Ce rapport s'inscrit dans la lignée de travaux précurseurs. Les études menées en 1995 et 2005 par l'inspection générale des affaires sociales (Igas) ont été les premiers à proposer une objectivation du phénomène, de même que le rapport de notre collège députée Cécile Gallez en 2008. Plus récemment, le Gouvernement a confié à l'Igas une mission de suivi des crédits du fonds d'amorçage, dont les conclusions sont attendues pour 2017, et la Cour des comptes a diligenté une enquête en juin 2016 sur la prise en charge de l'autisme à l'étranger 2 ( * ) .

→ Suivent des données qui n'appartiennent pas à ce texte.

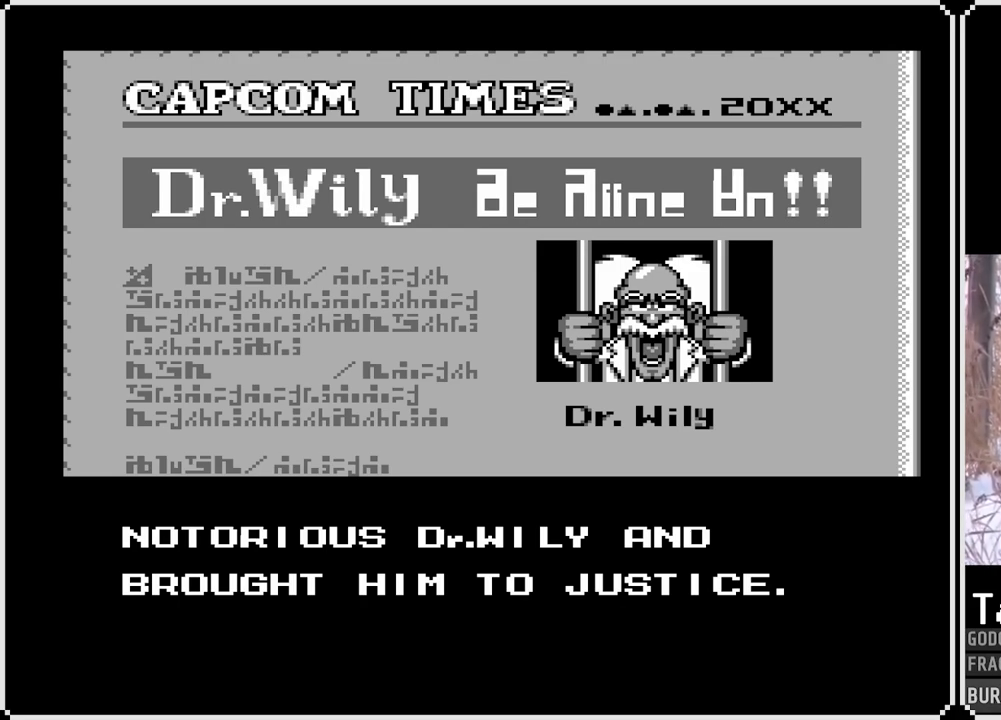
{"buttons": [], "left_stick": "center", "right_stick": "center", "events": []}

Dans la conduite de cette mission, vos rapporteurs sont allés à la rencontre de l'ensemble des acteurs concernés par le phénomène à travers de nombreuses auditions (administrations, représentants d'établissements, représentants associatifs) mais ont aussi effectué plusieurs déplacements, dont un en Belgique et trois autres dans des départements concernés par le déploiement de la « réponse accompagnée pour tous » - le Pas-de-Calais, la Seine-et-Marne et le Haut-Rhin.

Le rapport s'articulera autour de trois axes. D'abord, un état des lieux de la question montrera qu'on dispose d'une connaissance partielle du phénomène et formulera plusieurs propositions pour l'améliorer et comprendre les conditions des départs à l'étranger. Ensuite, une évaluation des premières réponses apportées par le Gouvernement pour prévenir ces départs (accord franco-wallon, plan d'accompagnement global, fonds d'amorçage) sera proposée. Enfin, le rapport se penchera sur les mesures internes à mettre en oeuvre pour limiter les départs par une meilleure gestion de la demande des personnes handicapées ainsi que par une adaptation de l'offre.


* 1 Une situation dite « amendement Creton » désigne la possibilité pour une personne handicapée âgée de plus de 18 ans de demeurer encore deux ans dans l'établissement qui l'accueille, faute de places offertes dans un établissement pour adultes.

* 2 Audition de la Cour des comptes à l'Assemblée nationale sur l'application des lois de financement de la sécurité sociale, 20 septembre 2016.